Please copy every line of the records below that holds the word "يوليو".

Page images and extracted text:
* * * * * * *
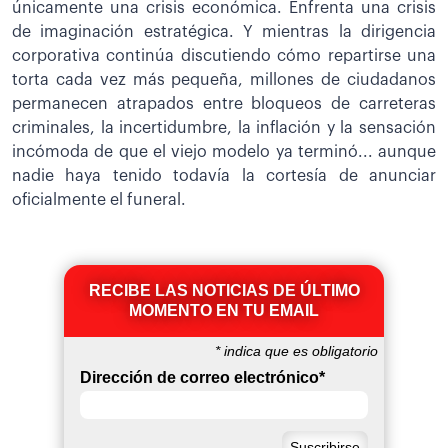
únicamente una crisis económica. Enfrenta una crisis
de imaginación estratégica. Y mientras la dirigencia
corporativa continúa discutiendo cómo repartirse una
torta cada vez más pequeña, millones de ciudadanos
permanecen atrapados entre bloqueos de carreteras
criminales, la incertidumbre, la inflación y la sensación
incómoda de que el viejo modelo ya terminó... aunque
nadie haya tenido todavía la cortesía de anunciar
oficialmente el funeral.
RECIBE LAS NOTICIAS DE ÚLTIMO
MOMENTO EN TU EMAIL
*
indica que es obligatorio
Dirección de correo electrónico
*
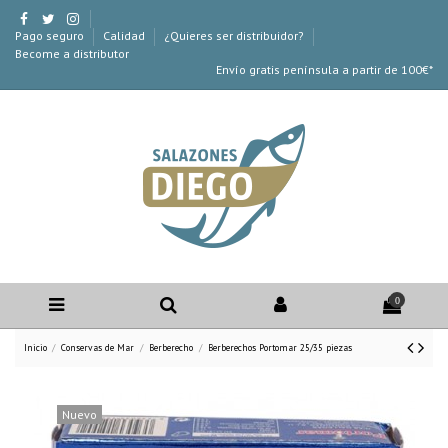
Pago seguro
Calidad
¿Quieres ser distribuidor?
Become a distributor
Envío gratis península a partir de 100€*
0
Inicio
Conservas de Mar
Berberecho
Berberechos Portomar 25/35 piezas
Nuevo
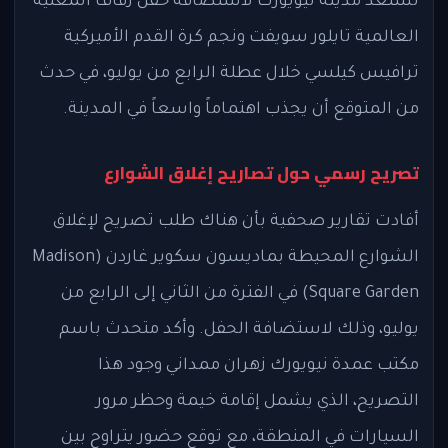
تستعد مدينة نيويورك لاستضافة حفل زفاف المغنية
العالمية تايلور سويفت ونجم كرة القدم الأميركية
ترافيس كيلسي خلال عطلة الرابع من يوليو، في حدث
من المتوقع أن يجذب اهتماماً واسعاً في المدينة.
تصريح رسمي حول تصاريح إغلاق الشوارع
أفادت تقارير صحفية بأن هناك طلب تصريح لإغلاق
الشوارع المحيطة بماديسون سكوير غاردن (Madison
Square Garden) في الفترة من الثاني إلى الرابع من
يوليو، وذلك لاستضافة الحفل. وأكد متحدث باسم
مكتب عمدة نيويورك زهران ممداني وجود هذا
التصريح، الذي يشمل إقامة خيمة وحظر مرور
السيارات في المنطقة، مع توقع حضور يتراوح بين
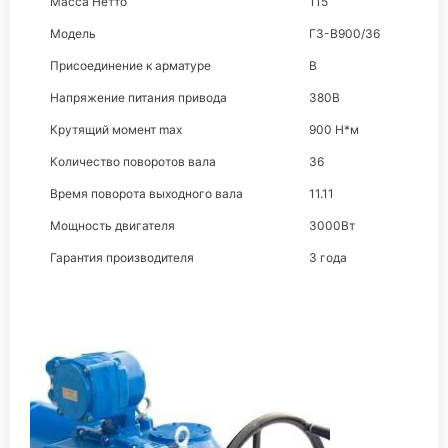
Масса Нетто
115
Модель
ГЗ-В900/36
Присоединение к арматуре
В
Напряжение питания привода
380В
Крутящий момент max
900 Н*м
Количество поворотов вала
36
Время поворота выходного вала
11.11
Мощность двигателя
3000Вт
Гарантия производителя
3 года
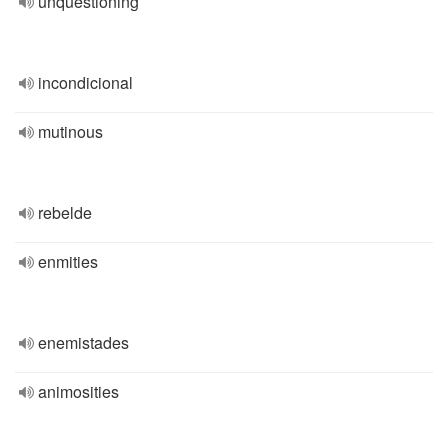
unquestioning
incondicional
mutinous
rebelde
enmities
enemistades
animosities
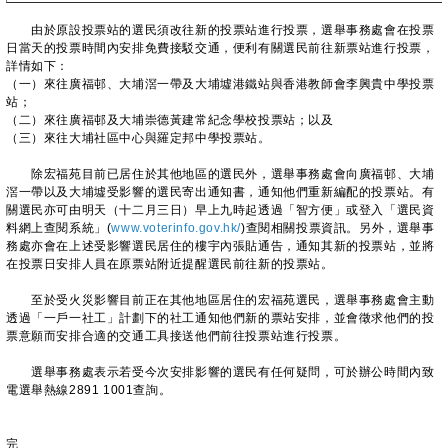
由於原設投票站的選民須改往新的投票站進行投票，選舉事務處會在投票
日當天的投票時間內安排免費接駁交通，便利有關選民前往新票站進行投票，
詳情如下：
（一）來往廣福邨、大埔滘一帶及大埔墟港鐵站與香港教師會李興貴中學投票
站；
（二）來往廣福邨及大埔崇德黃建常紀念學校投票站；以及
（三）來往大埔社區中心與羅定邦中學投票站。
除宏福苑目前已居住於其他地區的選民外，選舉事務處會向廣福邨、大埔
滘一帶以及大埔墟受影響的選民寄出通知書，通知他們重新編配的投票站。有
關選民亦可由明天（十二月三日）早上九時起透過「智方便」或登入「選民資
料網上查閱系統」(
www.voterinfo.gov.hk/
)查閱相關投票資訊。另外，選舉事
務處亦會在上述受影響選民居住的樓宇內張貼通告，通知其新的投票站，並將
在投票日安排人員在原票站附近提醒選民前往新的投票站。
至於受火災影響目前正在其他地區居住的宏福苑選民，選舉事務處會主動
透過「一戶一社工」計劃下的社工通知他們新的票站安排，並會徵求他們的投
票意願而安排合適的交通工具接送他們前往投票站進行投票。
選舉事務處表示若受今次安排影響的選民有任何疑問，可於辦公時間內致
電選舉熱線2891 1001查詢。
完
* * * * * * *
▶ ANSWER BOX
ترافيس كيلسي خلال عطلة الرابع من يوليو، في حدث
يوليو، وذلك لاستضافة الحفل. وأكد متحدث باسم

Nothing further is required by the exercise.